Data from 130 million stolen credit cards

Data from 130 million stolen credit cards

It is likely to be the biggest theft in history, with regard to the misappropriation of credit and debit card data. US authorities announced the arrest of a 28-year-old man responsible for the alleged theft, who in the course of his criminal activities had the help of two Russians.

Miami computer technicians arrived at the data violating access to the databases of five companies. The targets were chosen from the list of the 500 largest companies in the world, published annually by Fortune.

Once on the websites, criminals looked for weaknesses and used them to reach databases with customer information. They also made visits to companies in order to understand what payment systems they used and in this way to better prepare the attacks, which started to be thought of in October 2006.

When they already mastered the credit and debit card operating system used by companies, the men went ahead with a SQL Injection attack, through which they entered the networks and stole credit card data. Then they were sent to servers in various parts of the United States, Latvia, Ukraine and the Netherlands, details El Mundo.

The next step was to sell the information to third parties, who would use it to make fraudulent purchases.
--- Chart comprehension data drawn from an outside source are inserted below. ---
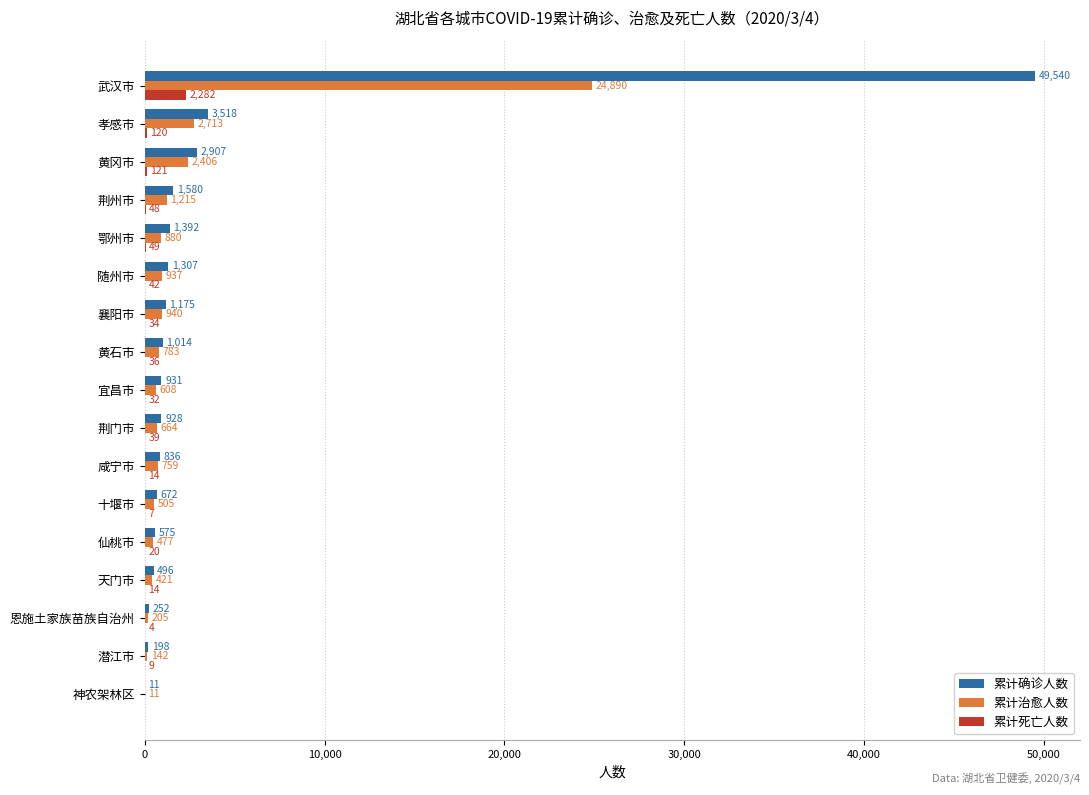

Is it true that 累计治愈人数 equals 2713 at 孝感市?

True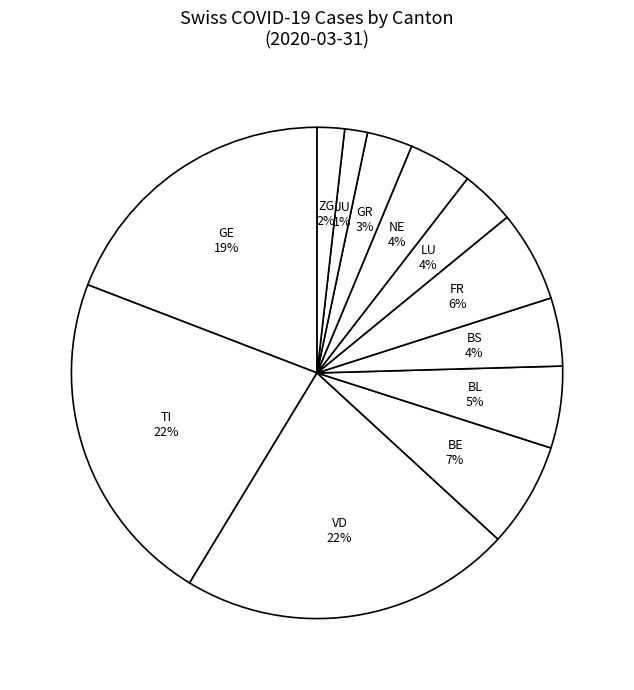

Do GR and FR together represent more than half of the pie?

No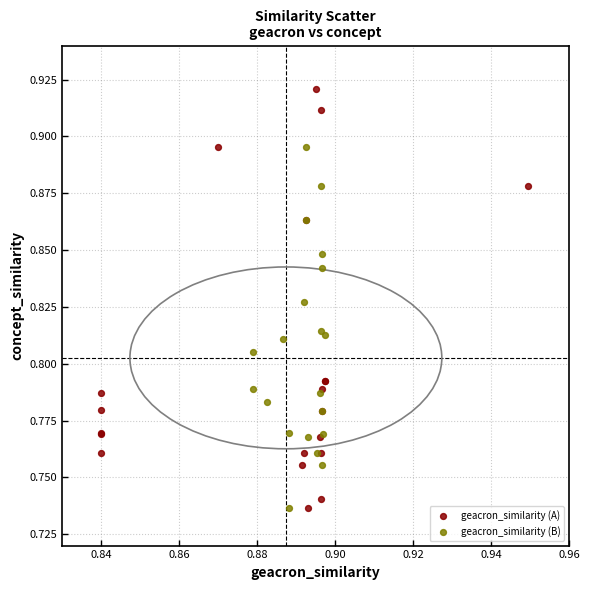

Which series contains the highest Y value?

geacron_similarity (A)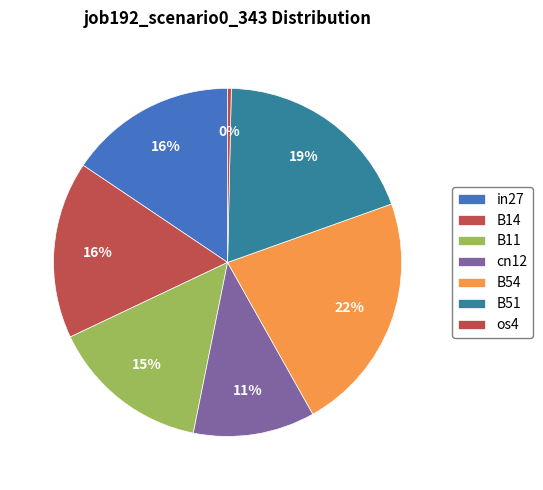

How many segments does this pie chart have?

7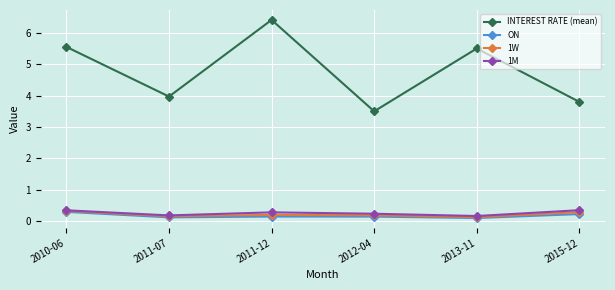

The value of 1M at 2011-12 is 0.3. True or false?

True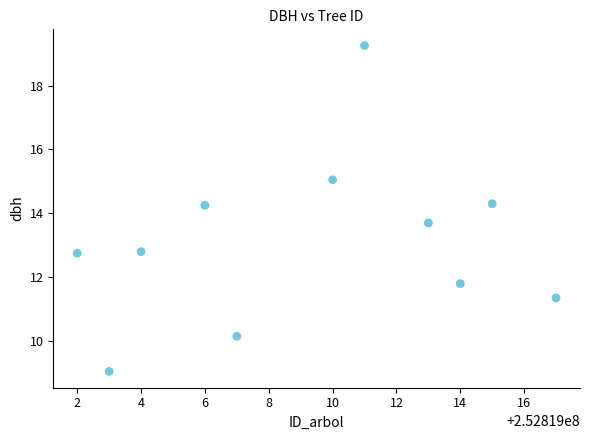

What is the range of X values (max minus min)?

15.0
In the information provided about the process, it is not possible to see if this objective has been achieved, with damage to the cardholders.
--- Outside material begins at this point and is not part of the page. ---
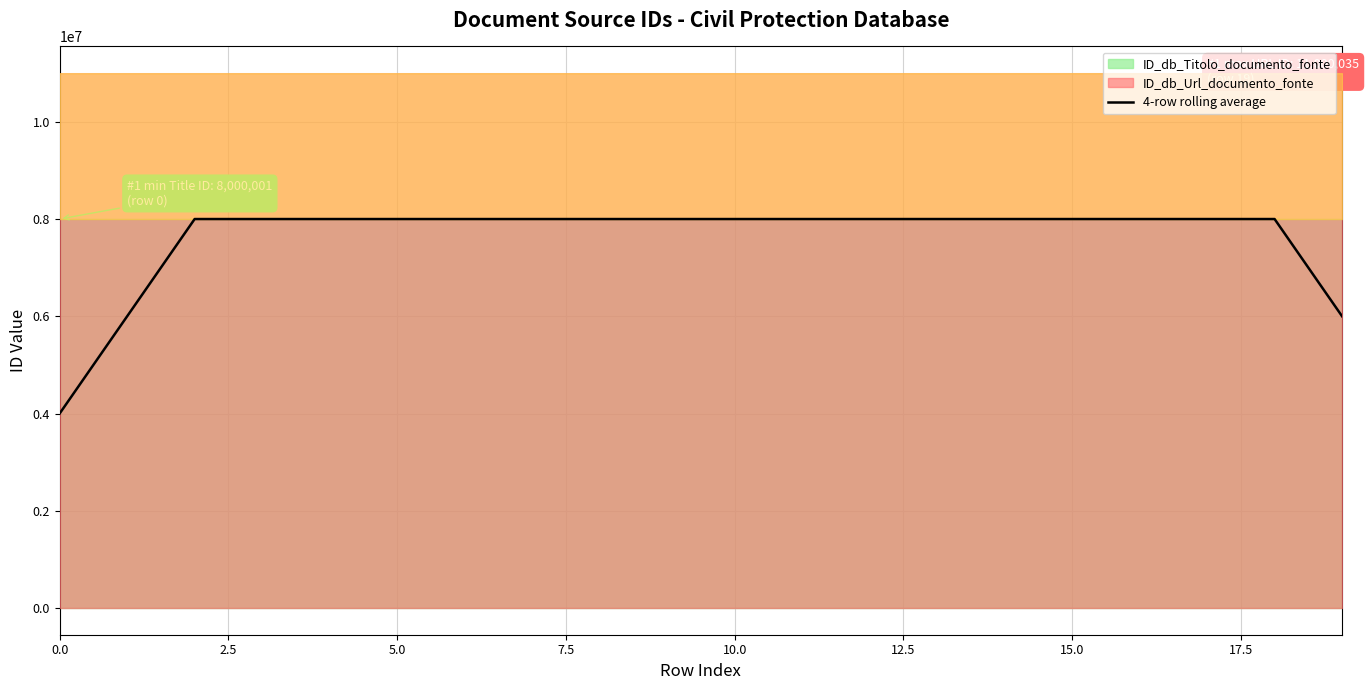

What is the average value?

7600020.0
Only a few of the names of the companies involved have been revealed. Heartland Payment Systems, which processes card payments, was one of the victims, as were convenience store chain 7-Eleven Inc and Hannaford Brothers supermarkets.

Albert Gonzalez, the group’s leader, awaits the trial scheduled for September, where he will be sentenced to 20 years in prison. The young man awaits yet another judicial decision for being involved in another process of computer fraud, although this one of smaller dimension. In this first case, after all, only 40 million cards are involved.